人前,她从来都是低眉顺眼的,行为举止从不出众,只有和他在一起的时候,她才会恢复本性,或翩如蝶或矫如燕。月光下,他的一缕笛音,她以笑回应。后花园的迷藏,同一个地方她藏了多少遍,他就是找不到,她不得不故意弄出响动,等待他的到来……

这一轮月,流照了多少个春夏秋冬,当年的小男孩和小女孩都已经长大,长大的烦恼,幽微而迷人,但是因星夜萤窗下的倾诉,他懂她的,她也懂他的。

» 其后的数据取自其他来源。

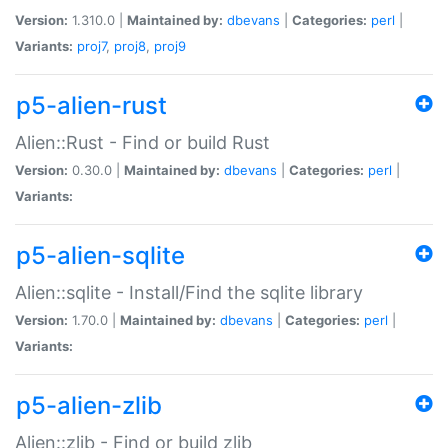
Version:
1.310.0 |
Maintained by:
dbevans
|
Categories:
perl
|
Variants:
proj7
,
proj8
,
proj9
p5-alien-rust
Alien::Rust - Find or build Rust
Version:
0.30.0 |
Maintained by:
dbevans
|
Categories:
perl
|
Variants:
p5-alien-sqlite
Alien::sqlite - Install/Find the sqlite library
Version:
1.70.0 |
Maintained by:
dbevans
|
Categories:
perl
|
Variants:
p5-alien-zlib
Alien::zlib - Find or build zlib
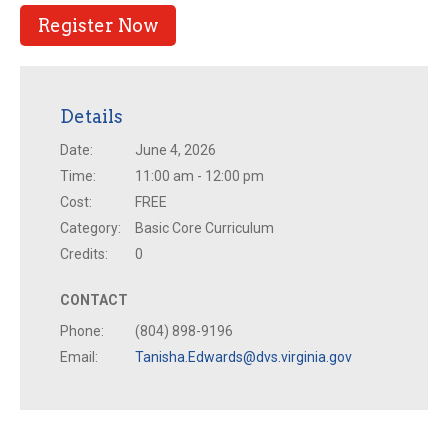
Register Now
Details
Date:
June 4, 2026
Time:
11:00 am - 12:00 pm
Cost:
FREE
Category:
Basic Core Curriculum
Credits:
0
CONTACT
Phone:
(804) 898-9196
Email:
Tanisha.Edwards@dvs.virginia.gov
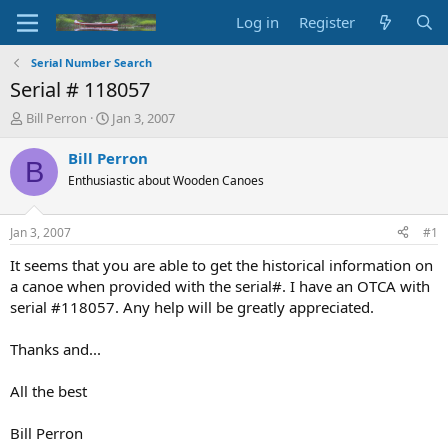
Log in
Register
Serial Number Search
Serial # 118057
T
S
Bill Perron
Jan 3, 2007
h
t
r
a
Bill Perron
B
e
r
Enthusiastic about Wooden Canoes
a
t
d
d
s
a
Jan 3, 2007
#1
t
t
a
e
It seems that you are able to get the historical information on
r
a canoe when provided with the serial#. I have an OTCA with
t
serial #118057. Any help will be greatly appreciated.
e
r
Thanks and...
All the best
Bill Perron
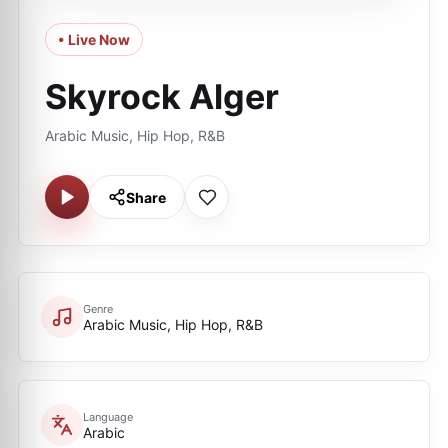
• Live Now
Skyrock Alger
Arabic Music, Hip Hop, R&B
Share
Genre
Arabic Music, Hip Hop, R&B
Language
Arabic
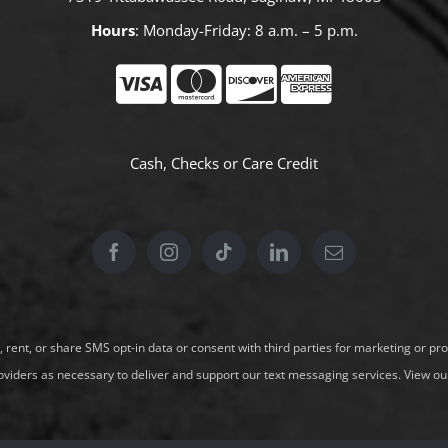
Hours
: Monday-Friday: 8 a.m. – 5 p.m.
Cash, Checks or
Care Credit
l, rent, or share SMS opt-in data or consent with third parties for marketing or 
oviders as necessary to deliver and support our text messaging services.
View our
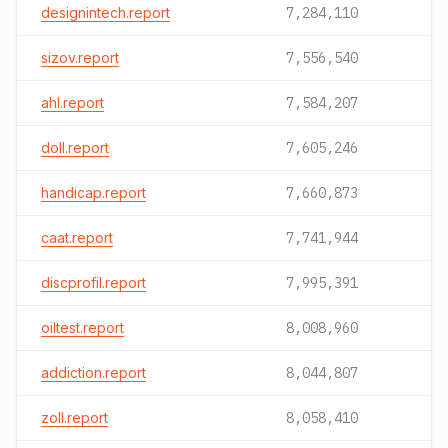
designintech.report
7,284,110
sizov.report
7,556,540
ahl.report
7,584,207
doll.report
7,605,246
handicap.report
7,660,873
caat.report
7,741,944
discprofil.report
7,995,391
oiltest.report
8,008,960
addiction.report
8,044,807
zoll.report
8,058,410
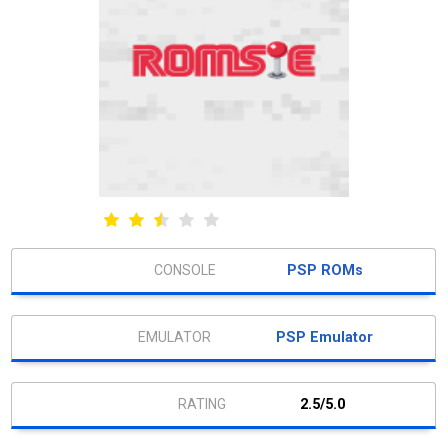
PSP ROMs
PSP Emulator
2.5/5.0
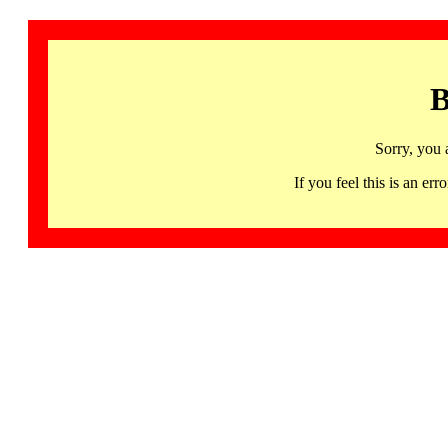
B
Sorry, you 
If you feel this is an 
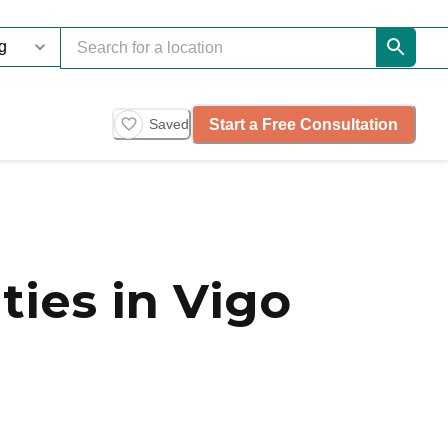
Start a Free Consultation
Saved
ies in Vigo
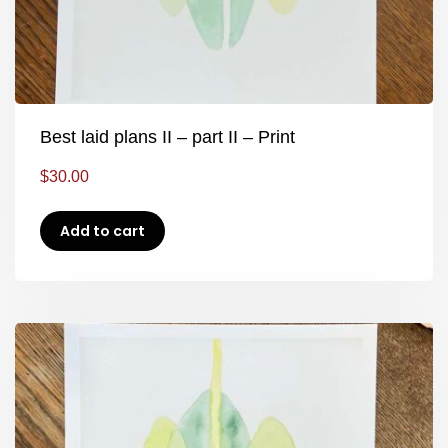
Best laid plans II – part II – Print
$
30.00
Add to cart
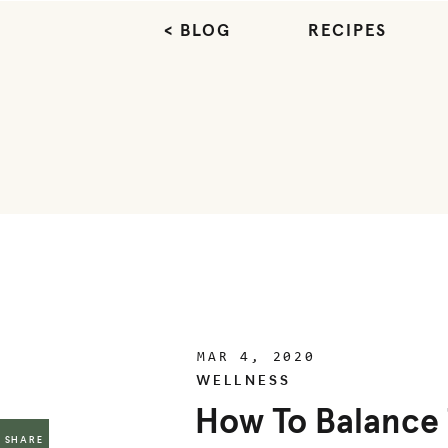
< BLOG
RECIPES
MAR 4, 2020
WELLNESS
How To Balance 
SHARE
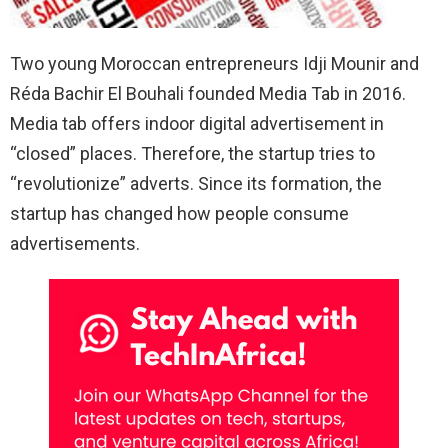
Two young Moroccan entrepreneurs Idji Mounir and
Réda Bachir El Bouhali founded Media Tab in 2016.
Media tab offers indoor digital advertisement in
“closed” places. Therefore, the startup tries to
“revolutionize” adverts. Since its formation, the
startup has changed how people consume
advertisements.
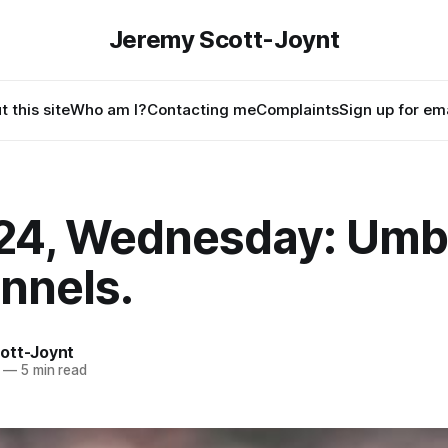
Jeremy Scott-Joynt
 this site
Who am I?
Contacting me
Complaints
Sign up for ema
24, Wednesday: Umbr
nnels.
ott-Joynt
—
5 min read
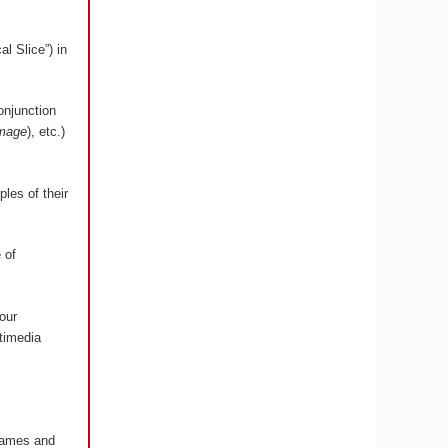
l Slice”) in
onjunction
image
), etc.)
les of their
 of
our
timedia
 Games and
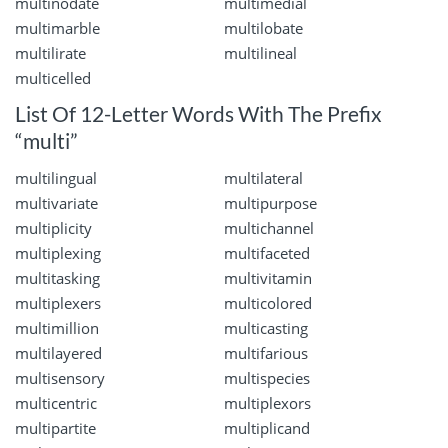
multinodate
multimedial
multimarble
multilobate
multilirate
multilineal
multicelled
List Of 12-Letter Words With The Prefix
“multi”
multilingual
multilateral
multivariate
multipurpose
multiplicity
multichannel
multiplexing
multifaceted
multitasking
multivitamin
multiplexers
multicolored
multimillion
multicasting
multilayered
multifarious
multisensory
multispecies
multicentric
multiplexors
multipartite
multiplicand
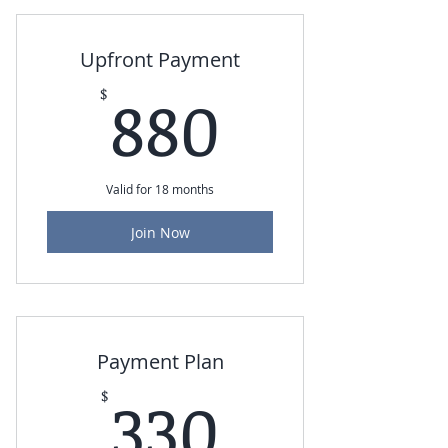
Upfront Payment
880$
880
$
Valid for 18 months
Join Now
Payment Plan
330$
330
$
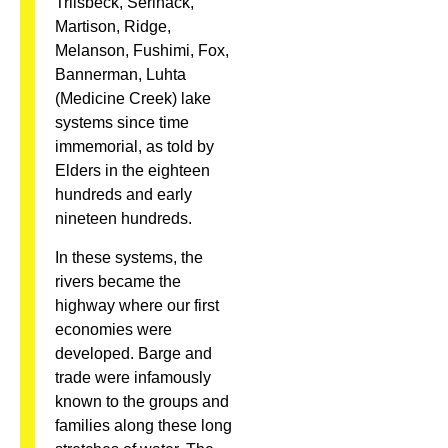
Trilsbeck, Serinack,
Martison, Ridge,
Melanson, Fushimi, Fox,
Bannerman, Luhta
(Medicine Creek) lake
systems since time
immemorial, as told by
Elders in the eighteen
hundreds and early
nineteen hundreds.
In these systems, the
rivers became the
highway where our first
economies were
developed. Barge and
trade were infamously
known to the groups and
families along these long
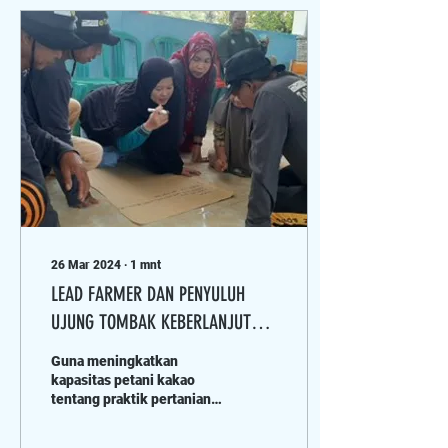
26 Mar 2024
∙
1
mnt
LEAD FARMER DAN PENYULUH
UJUNG TOMBAK KEBERLANJUTAN
KAKAO DI KABUPATEN POSO
Guna meningkatkan
kapasitas petani kakao
tentang praktik pertanian
yang baik termasuk
manajemen pestisida,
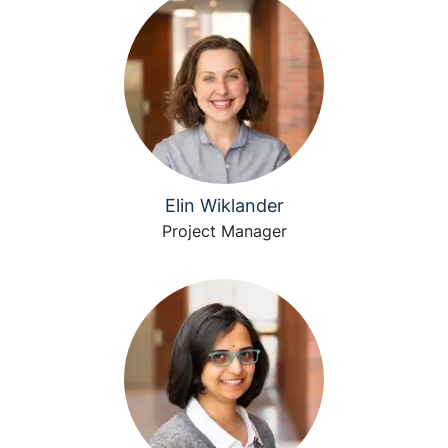
Elin Wiklander
Project Manager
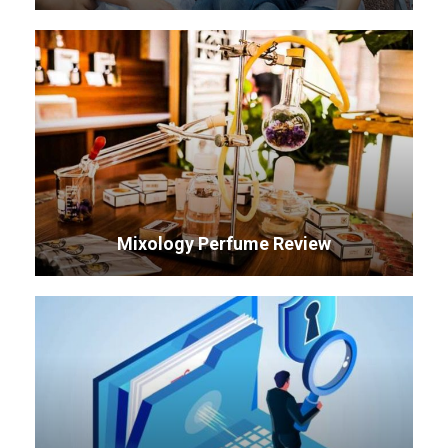
Mixology Perfume Review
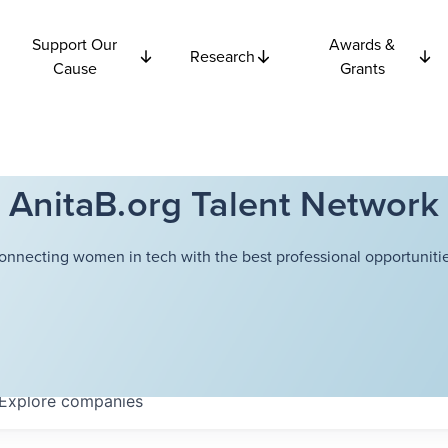
Support Our
Awards &
Research
Cause
Grants
AnitaB.org Talent Network
onnecting women in tech with the best professional opportunitie
Explore
companies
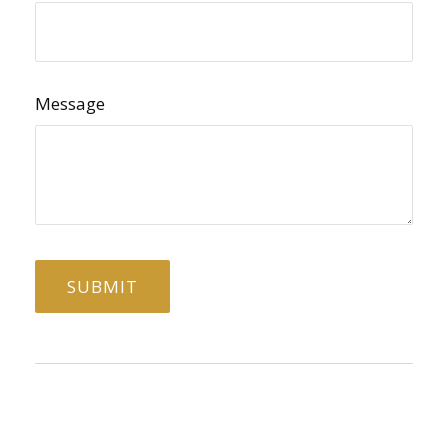
Message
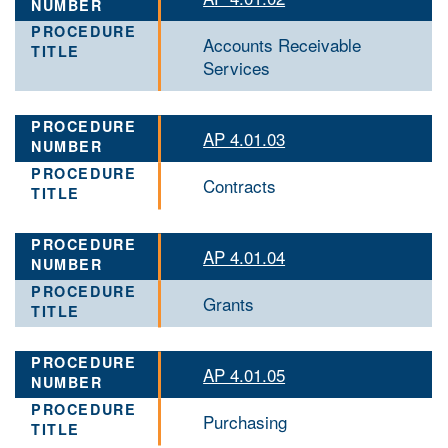
Accounts Receivable
Services
AP 4.01.03
Contracts
AP 4.01.04
Grants
AP 4.01.05
Purchasing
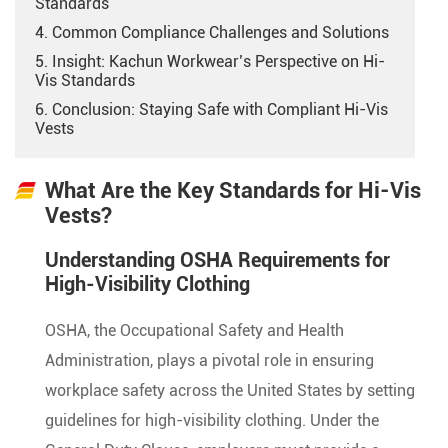
Standards
4. Common Compliance Challenges and Solutions
5. Insight: Kachun Workwear’s Perspective on Hi-
Vis Standards
6. Conclusion: Staying Safe with Compliant Hi-Vis
Vests
What Are the Key Standards for Hi-Vis
Vests?
Understanding OSHA Requirements for
High-Visibility Clothing
OSHA, the Occupational Safety and Health
Administration, plays a pivotal role in ensuring
workplace safety across the United States by setting
guidelines for high-visibility clothing. Under the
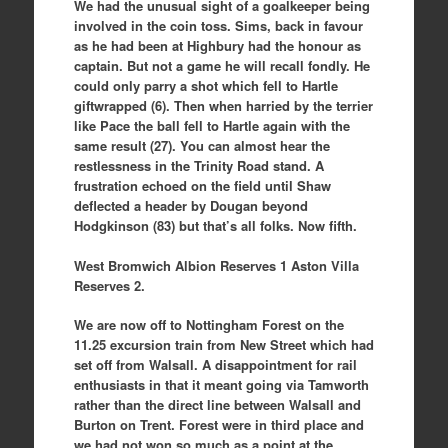
We had the unusual sight of a goalkeeper being
involved in the coin toss. Sims, back in favour
as he had been at Highbury had the honour as
captain. But not a game he will recall fondly. He
could only parry a shot which fell to Hartle
giftwrapped (6). Then when harried by the terrier
like Pace the ball fell to Hartle again with the
same result (27). You can almost hear the
restlessness in the Trinity Road stand. A
frustration echoed on the field until Shaw
deflected a header by Dougan beyond
Hodgkinson (83) but that’s all folks. Now fifth.
West Bromwich Albion Reserves 1 Aston Villa
Reserves 2.
We are now off to Nottingham Forest on the
11.25 excursion train from New Street which had
set off from Walsall. A disappointment for rail
enthusiasts in that it meant going via Tamworth
rather than the direct line between Walsall and
Burton on Trent. Forest were in third place and
we had not won so much as a point at the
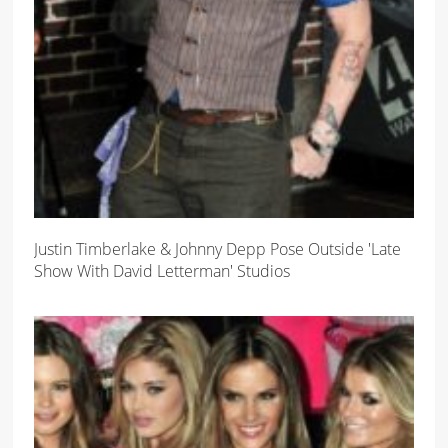
Justin Timberlake & Johnny Depp Pose Outside 'Late
Show With David Letterman' Studios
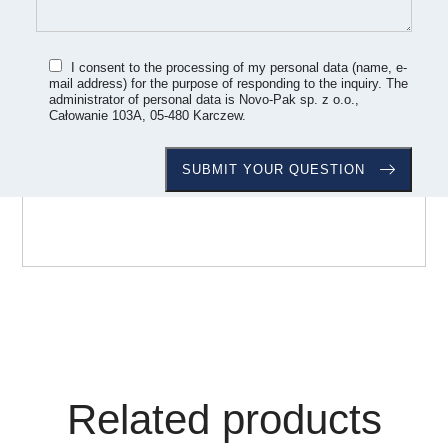
I consent to the processing of my personal data (name, e-
mail address) for the purpose of responding to the inquiry. The
administrator of personal data is Novo-Pak sp. z o.o.,
Całowanie 103A, 05-480 Karczew.
Related products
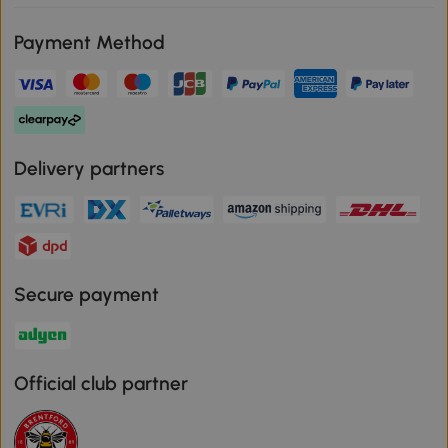
Payment Method
Delivery partners
Secure payment
Official club partner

其实,那只是他们有共同的忧愁……

“燕燕。”一声温厚的叫唤,打断了她的思绪。

语嫣抬起头来,对上一张沉着的脸,这张脸与她从小珍藏的那张脸,本没太多的相似之处。这张脸上,瞳眸幽深,眉宇开阔,总是一副温厚沉稳的样子;而那张脸清俊飞扬,生机勃勃,光华夺目,似难以亲近,敢于探手的人会知其温度暖人。然而,两张脸渐渐靠近了,是年少的成长所致,还是兄弟血缘的关系?她不知道,不知道该为这样的变化喜还是忧。

“怎么了?”见她顶着自己的脸看,杜伯仁感到一丝不自在,上前一步拉起她,这才发觉她浑身凉意,不禁敛眸轻责,“燕燕,你这是在做什么?身子刚好一点,要是落下病,不知君仲心疼,就是大哥……”

凝视着她素淡的脸,杜伯仁一时顿住,感觉自己差点失言,轻叹了口气:“进去吧。”

语嫣愣愣地随他进屋,这才感觉自己鞋袜凉湿。在水晶帘前转身,淡淡看了杜伯仁一眼,她启口道:“大哥,你早就知道我是燕燕,对不对?”

与她面对面站着,杜伯仁沉默半晌,眉宇蹙了蹙,“燕燕,对不起。第一次在留王府见到你,确实没有认出你来。语嫣和燕燕是长得相像,又是那样不同……”

眼前渐湿,语嫣吸了口气,轻笑出声:“或许,大哥也不愿认出我吧?”

杜伯仁解释道:“知道你就是燕燕,大哥只能当做不知道,因为这样对你来说也许更好。”

“是啊,也许更好。失去了记忆,忘记了痛苦,一切就可以重来……”

见她脸上浅笑嫣然,却有一股哀痛正自她身上散出,浓烈得叫人难以忍受,杜伯仁心下一揪,对她说道:“当时不知你已经有了……君仲的孩子,否则无论如何我都不会帮助父相阻止你们私奔,不会逼迫君仲娶飞虎将军的女儿……”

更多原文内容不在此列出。